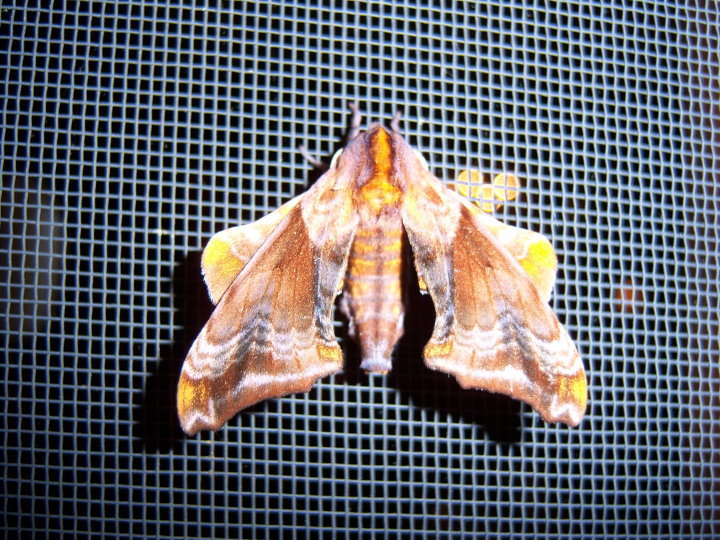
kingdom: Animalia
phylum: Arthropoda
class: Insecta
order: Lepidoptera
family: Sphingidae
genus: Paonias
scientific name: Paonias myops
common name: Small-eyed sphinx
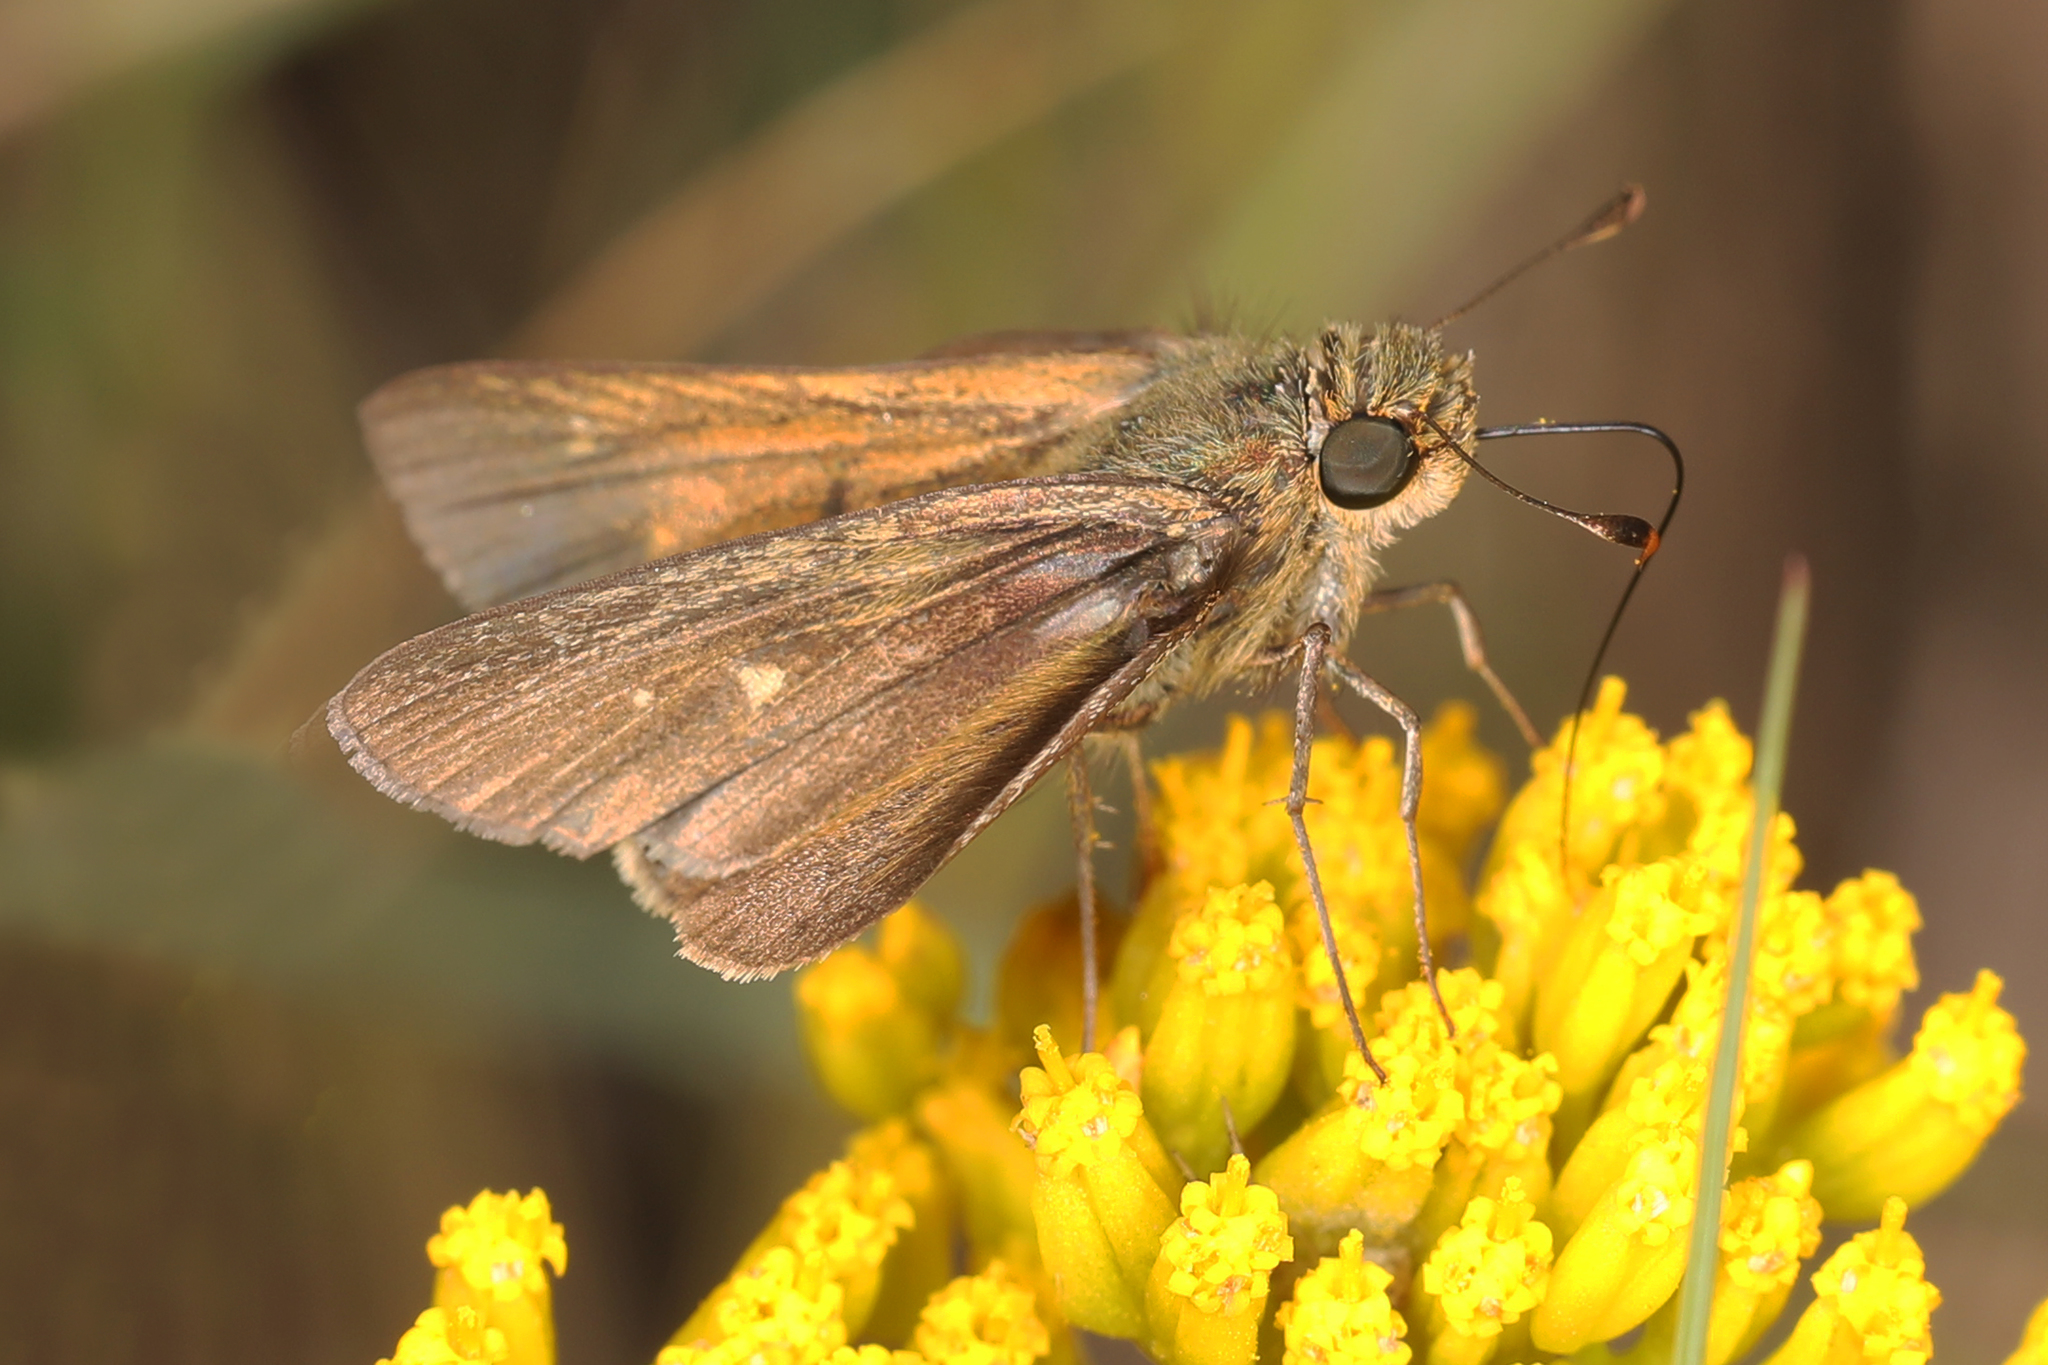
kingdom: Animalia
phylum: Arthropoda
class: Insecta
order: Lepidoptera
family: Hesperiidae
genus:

-----

> Set exercise
Retype the rows starting at the line with "family: Sphingidae" and continuing through the end of the rows. Leave the pictures out of your answer.

> Response to the task
family: Sphingidae
genus: Paonias
scientific name: Paonias myops
common name: Small-eyed sphinx
kingdom: Animalia
phylum: Arthropoda
class: Insecta
order: Lepidoptera
family: Hesperiidae
genus:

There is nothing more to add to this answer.